"Perfect Impact is the key to hitting the ball farther, straighter and closer to the hole. By using the Impact Master, you will gain muscle memory, learn balance and the feel of proper impact position for all your clubs from practice time to game time."
Mark McCumber, 10-Time PGA Tour Champion & Ryder Cup Member
Product
The Impact Master wedge was designed by Clay Long, personal Club Designer for Jack Nicklaus. The Impact Master wedge has all the design features demanded by great wedge players of our time.
The extension, used for training, is designed to optimize club weighting both during play and training to provide the same feel and feedback experienced during training and actual golf play.
Critical Pitching and Chipping Fundamentals with the Impact Master
Sets your hands and arms in the proper position for a descending strike.
The descending blow lets the club get the ball in the air.
The descending strike puts spin on the ball.
Consistent loft at Impact creates consistent distance control.
The Impact Master is not only a quality wedge, but a training aid unlike so many in that, we encourage you to actually hit real golf balls under real course conditions and obtain instant feedback as a result from using the Impact Master. So many training aids do not allow for this, and in our minds is equivalent to shooting a basketball with an imaginary ball, playing keys without a piano or swinging a baseball bat in thin air. The result is a boring training experience that quickly loses a golfer’s interest far before the benefits of muscle memory and balance can ever take affect in training a golfer’s body to perform naturally for proper ball-striking.
Plus, without instant feedback, how do you really know if you are using any training aid properly and are receiving the intended effect versus learning new bad habits?

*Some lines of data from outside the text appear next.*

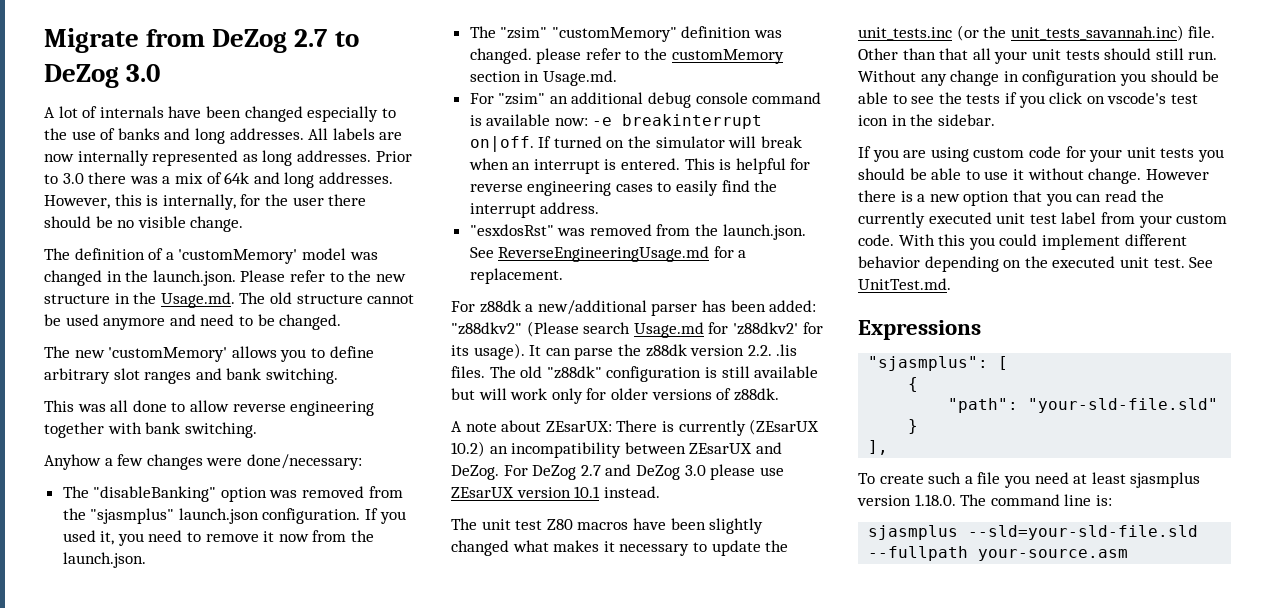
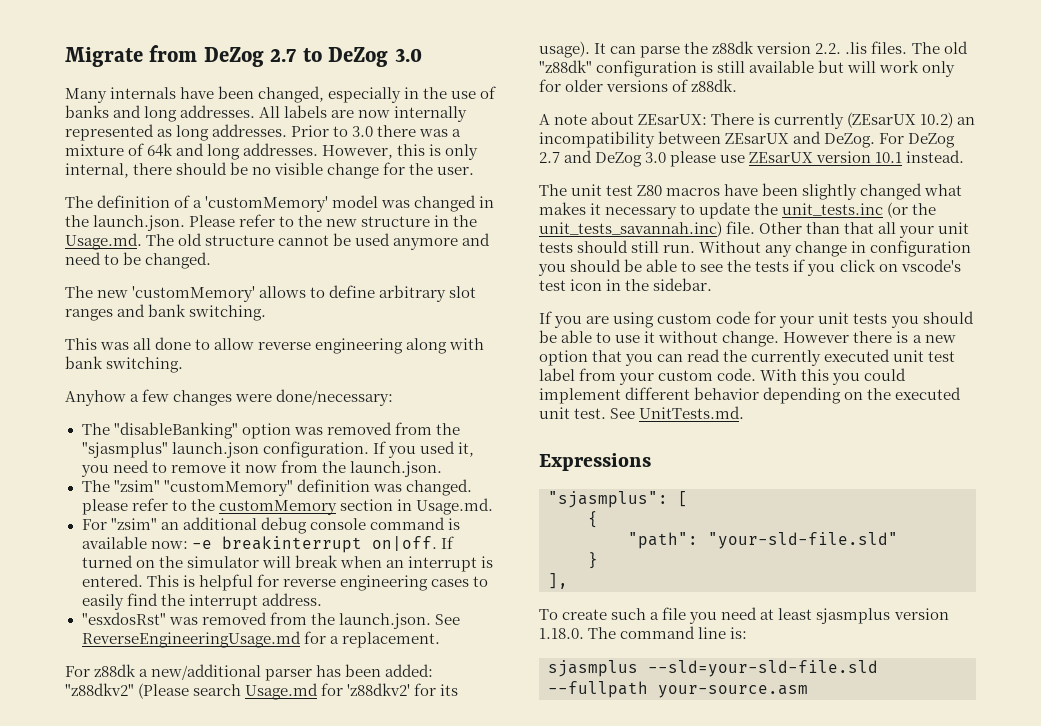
[44,106,396,122] A lot of internals have been changed especially to -> [65,86,420,103] Many internals have been changed, especially in
[174,173,203,184] mix -> [65,144,124,156] mixture
[162,194,324,210] internally, for the user -> [445,144,479,160] [65,163,129,178] only internal,
[190,216,244,232] change. -> [327,162,475,179] change for the user.
[280,349,307,362] you -> (307, 292) none
[44,422,104,438] together -> [406,338,448,354] along
[858,278,951,290] UnitTest.md. -> [639,406,745,419] UnitTests.md.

To learn proper ball-striking, it is imperative that contact with the golf ball and clubface at the moment of Impact is consistent.
Impact Controls
Trajectory
Distance
Direction
These three things are affected each time the club face and the ball collide. A golfer’s only true feedback is the flight of the ball. Without that, it is the difference between knowing what you did right every time versus making contact by accident every fifth or sixth try.